• _How to complete this task_: Look through the data below for the line with "right eye: (148, 144)", and transcribe it exactly together with each line after it up to and including the line with "right front paw: (239, 313)". Give nothing else.

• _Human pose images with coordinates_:
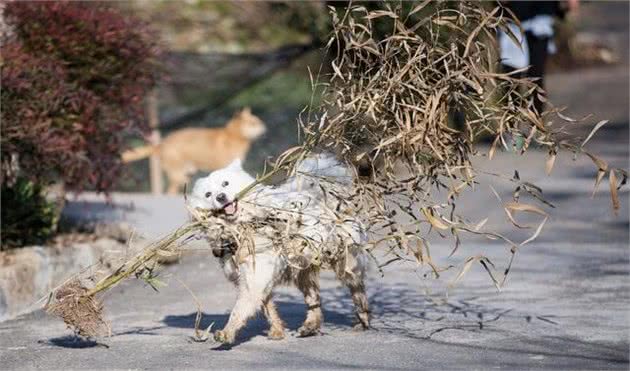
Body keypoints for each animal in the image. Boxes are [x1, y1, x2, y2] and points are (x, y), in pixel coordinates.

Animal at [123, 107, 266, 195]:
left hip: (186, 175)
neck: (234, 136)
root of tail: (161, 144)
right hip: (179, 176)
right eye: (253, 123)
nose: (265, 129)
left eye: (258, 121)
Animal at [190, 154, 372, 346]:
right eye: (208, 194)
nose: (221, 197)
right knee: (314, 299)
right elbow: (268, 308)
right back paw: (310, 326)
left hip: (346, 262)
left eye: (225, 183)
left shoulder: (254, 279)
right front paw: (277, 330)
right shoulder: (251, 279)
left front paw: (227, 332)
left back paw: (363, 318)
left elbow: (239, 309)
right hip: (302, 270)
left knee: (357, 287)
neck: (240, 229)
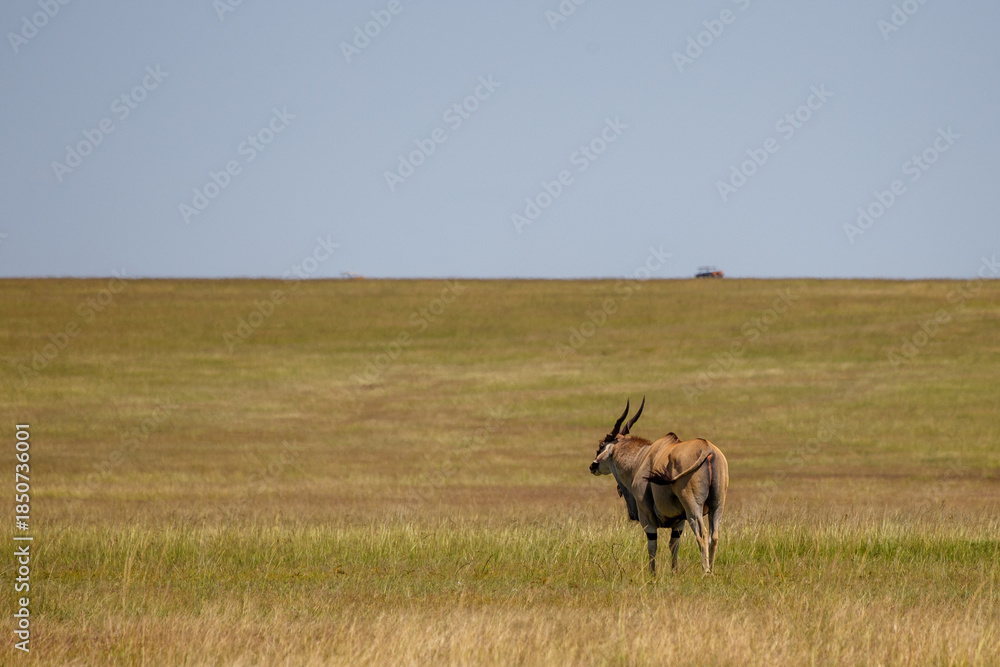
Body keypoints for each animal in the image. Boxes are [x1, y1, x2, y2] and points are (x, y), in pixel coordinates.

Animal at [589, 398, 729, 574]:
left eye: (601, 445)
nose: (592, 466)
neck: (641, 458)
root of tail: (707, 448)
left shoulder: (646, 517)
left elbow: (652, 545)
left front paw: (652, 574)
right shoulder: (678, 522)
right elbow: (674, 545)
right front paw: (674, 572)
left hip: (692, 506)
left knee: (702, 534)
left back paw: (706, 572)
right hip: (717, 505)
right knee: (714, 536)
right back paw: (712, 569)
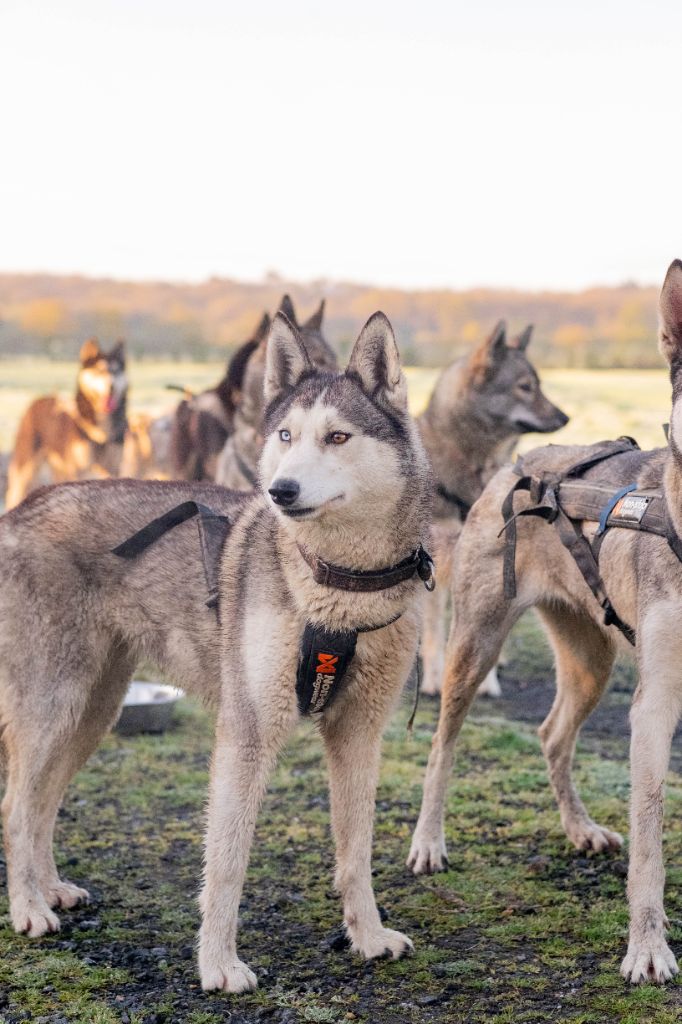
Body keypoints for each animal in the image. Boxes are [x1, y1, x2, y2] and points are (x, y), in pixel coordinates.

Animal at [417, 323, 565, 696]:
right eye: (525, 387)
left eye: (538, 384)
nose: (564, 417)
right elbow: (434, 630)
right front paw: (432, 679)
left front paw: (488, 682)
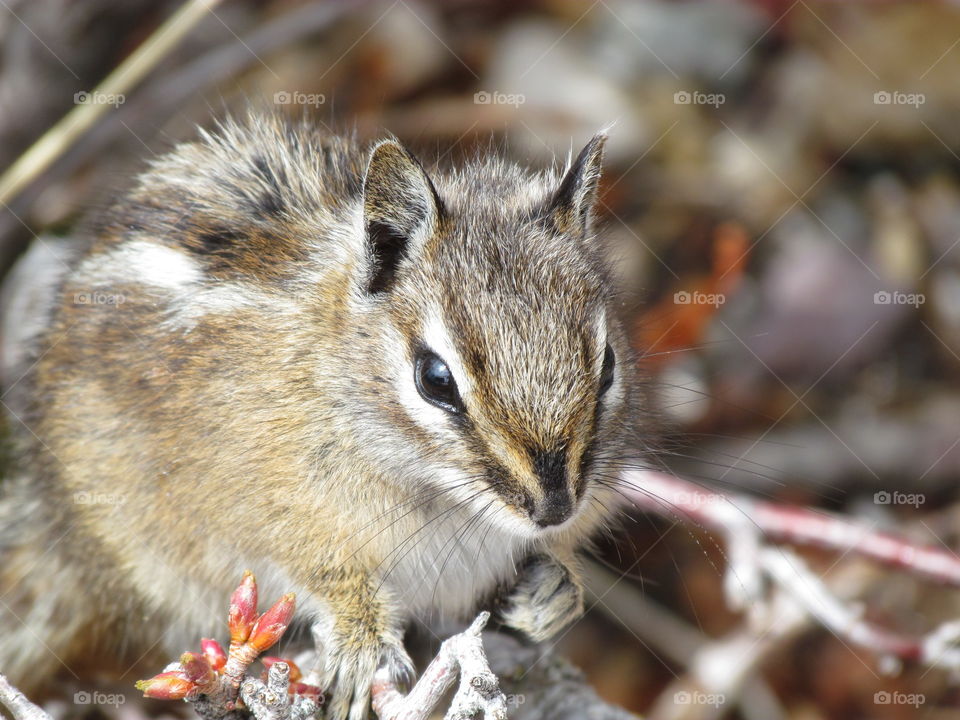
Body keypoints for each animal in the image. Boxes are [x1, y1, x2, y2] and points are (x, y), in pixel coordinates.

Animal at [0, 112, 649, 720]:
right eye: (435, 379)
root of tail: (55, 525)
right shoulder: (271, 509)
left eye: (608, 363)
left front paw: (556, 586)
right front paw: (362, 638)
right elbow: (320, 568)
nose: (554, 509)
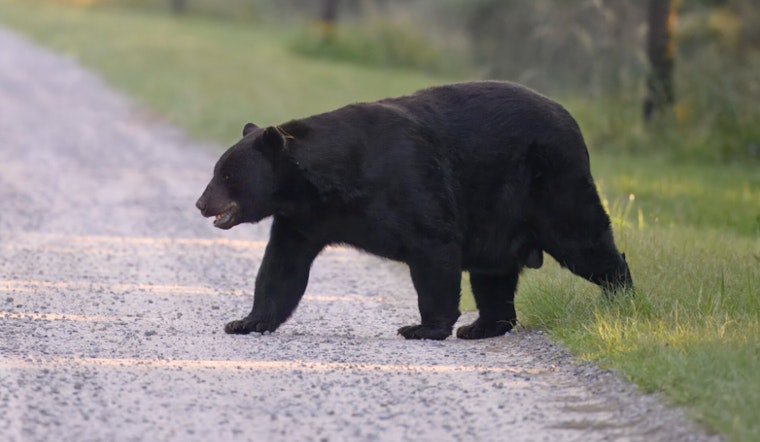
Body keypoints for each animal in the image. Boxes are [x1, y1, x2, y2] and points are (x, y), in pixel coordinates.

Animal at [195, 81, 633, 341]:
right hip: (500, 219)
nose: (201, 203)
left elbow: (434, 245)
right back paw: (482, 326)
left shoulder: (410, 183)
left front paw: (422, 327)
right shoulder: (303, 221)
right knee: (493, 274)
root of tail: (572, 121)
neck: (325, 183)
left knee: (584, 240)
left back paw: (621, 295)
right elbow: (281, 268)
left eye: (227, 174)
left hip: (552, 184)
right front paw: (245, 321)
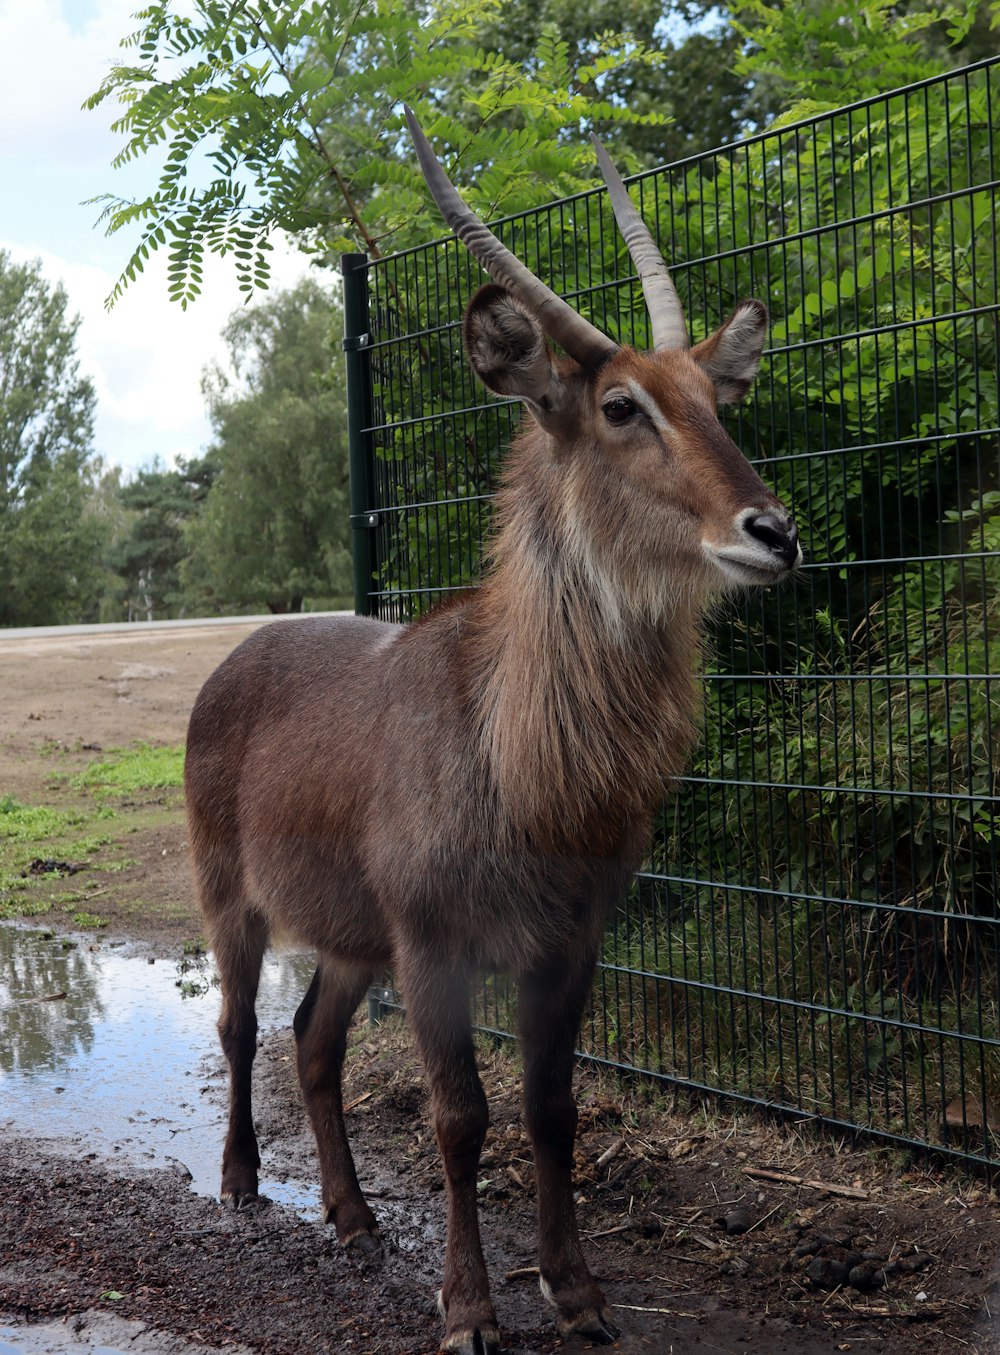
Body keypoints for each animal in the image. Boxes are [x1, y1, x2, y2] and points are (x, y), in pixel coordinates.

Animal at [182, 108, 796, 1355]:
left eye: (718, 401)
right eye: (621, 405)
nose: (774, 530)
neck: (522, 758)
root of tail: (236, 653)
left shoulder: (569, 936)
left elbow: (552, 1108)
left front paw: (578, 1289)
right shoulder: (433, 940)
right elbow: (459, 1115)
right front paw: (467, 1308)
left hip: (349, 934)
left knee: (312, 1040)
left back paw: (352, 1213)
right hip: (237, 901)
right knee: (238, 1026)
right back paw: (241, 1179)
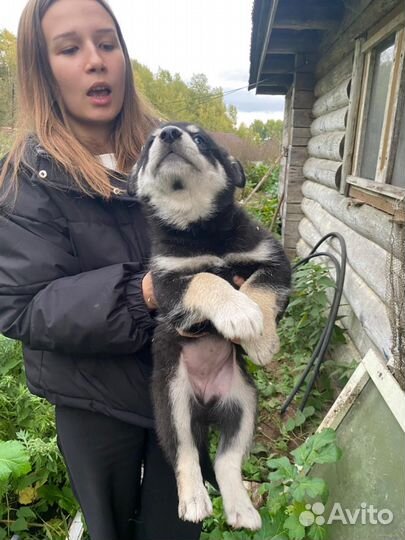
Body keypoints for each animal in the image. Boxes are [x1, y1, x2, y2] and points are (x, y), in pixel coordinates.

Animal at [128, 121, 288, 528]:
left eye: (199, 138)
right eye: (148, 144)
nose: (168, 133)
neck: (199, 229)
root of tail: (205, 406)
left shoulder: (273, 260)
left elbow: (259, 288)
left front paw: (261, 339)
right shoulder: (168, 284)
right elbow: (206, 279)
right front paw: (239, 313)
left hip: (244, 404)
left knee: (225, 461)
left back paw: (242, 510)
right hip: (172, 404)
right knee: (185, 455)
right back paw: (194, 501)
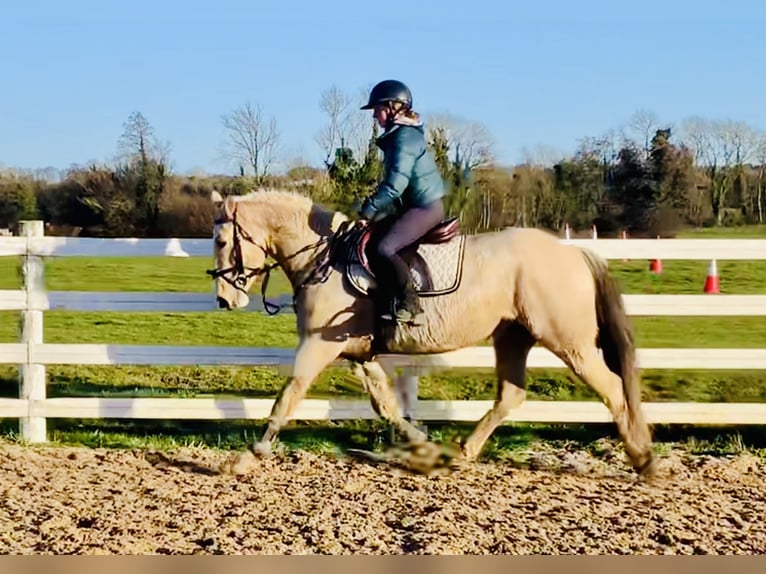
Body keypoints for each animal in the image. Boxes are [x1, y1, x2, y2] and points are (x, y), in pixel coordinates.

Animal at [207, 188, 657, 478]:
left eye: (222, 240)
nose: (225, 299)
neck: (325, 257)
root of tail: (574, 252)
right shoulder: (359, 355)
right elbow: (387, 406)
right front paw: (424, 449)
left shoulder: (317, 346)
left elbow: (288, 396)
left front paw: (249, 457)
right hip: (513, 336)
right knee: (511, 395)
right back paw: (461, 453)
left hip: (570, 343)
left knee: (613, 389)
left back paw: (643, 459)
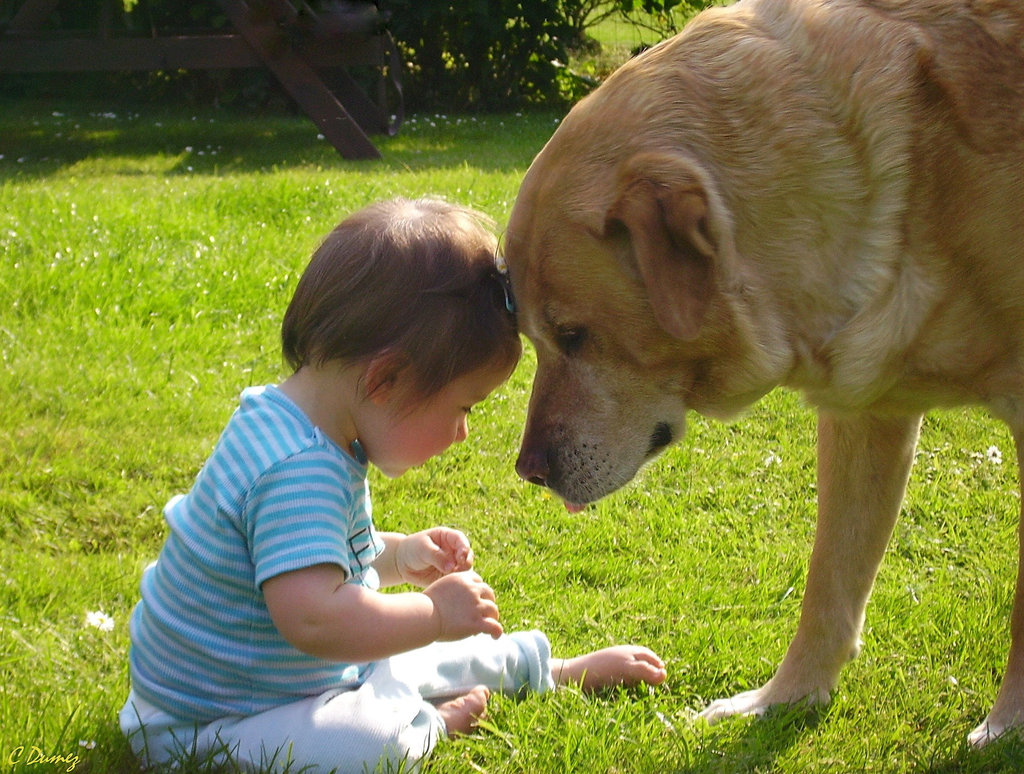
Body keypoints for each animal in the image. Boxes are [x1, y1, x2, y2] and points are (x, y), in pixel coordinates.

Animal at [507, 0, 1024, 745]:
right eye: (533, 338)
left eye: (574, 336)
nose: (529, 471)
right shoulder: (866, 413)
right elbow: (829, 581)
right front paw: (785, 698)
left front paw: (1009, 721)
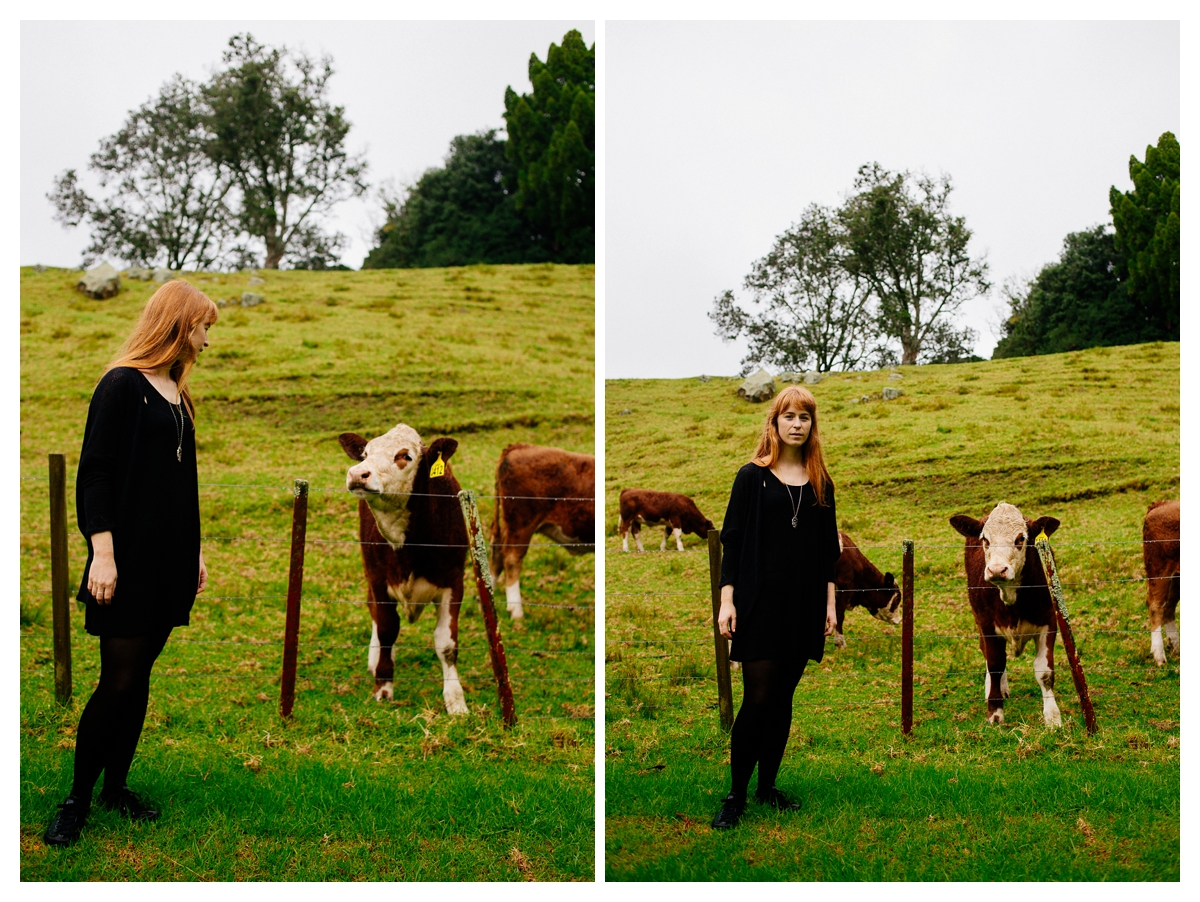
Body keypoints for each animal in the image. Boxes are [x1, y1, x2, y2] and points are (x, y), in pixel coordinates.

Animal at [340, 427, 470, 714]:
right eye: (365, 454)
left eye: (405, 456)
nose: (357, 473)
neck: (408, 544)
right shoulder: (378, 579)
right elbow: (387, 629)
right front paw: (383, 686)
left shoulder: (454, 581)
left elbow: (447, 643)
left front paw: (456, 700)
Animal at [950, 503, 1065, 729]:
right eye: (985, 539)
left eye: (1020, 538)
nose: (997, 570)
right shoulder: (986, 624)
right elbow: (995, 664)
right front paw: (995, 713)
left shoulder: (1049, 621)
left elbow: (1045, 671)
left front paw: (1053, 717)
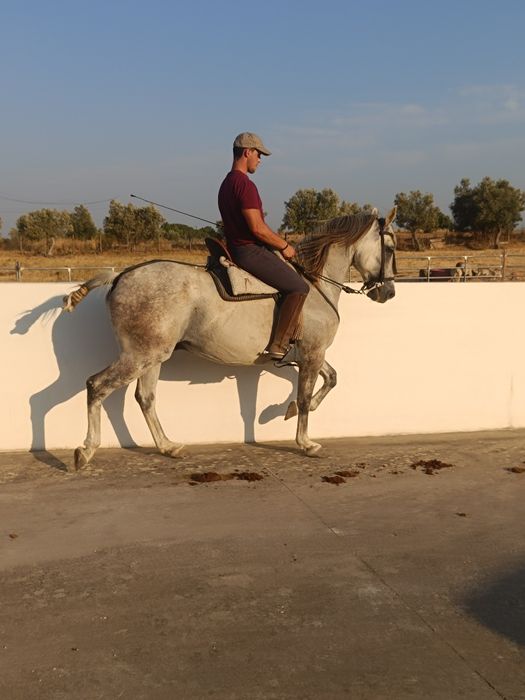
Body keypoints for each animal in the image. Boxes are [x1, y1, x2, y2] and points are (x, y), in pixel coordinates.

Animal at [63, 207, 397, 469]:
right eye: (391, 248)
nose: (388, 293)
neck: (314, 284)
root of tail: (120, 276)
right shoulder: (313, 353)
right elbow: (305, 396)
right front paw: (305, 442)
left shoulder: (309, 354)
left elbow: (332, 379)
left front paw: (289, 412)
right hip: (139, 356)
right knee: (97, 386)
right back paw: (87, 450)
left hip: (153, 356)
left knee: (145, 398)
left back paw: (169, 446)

• _Result of the exercise_:
right eye: (148, 144)
nose: (168, 133)
neck: (199, 229)
root of tail: (205, 406)
left shoulder: (273, 260)
left elbow: (259, 288)
left front paw: (261, 339)
right shoulder: (168, 284)
right elbow: (206, 279)
right front paw: (239, 313)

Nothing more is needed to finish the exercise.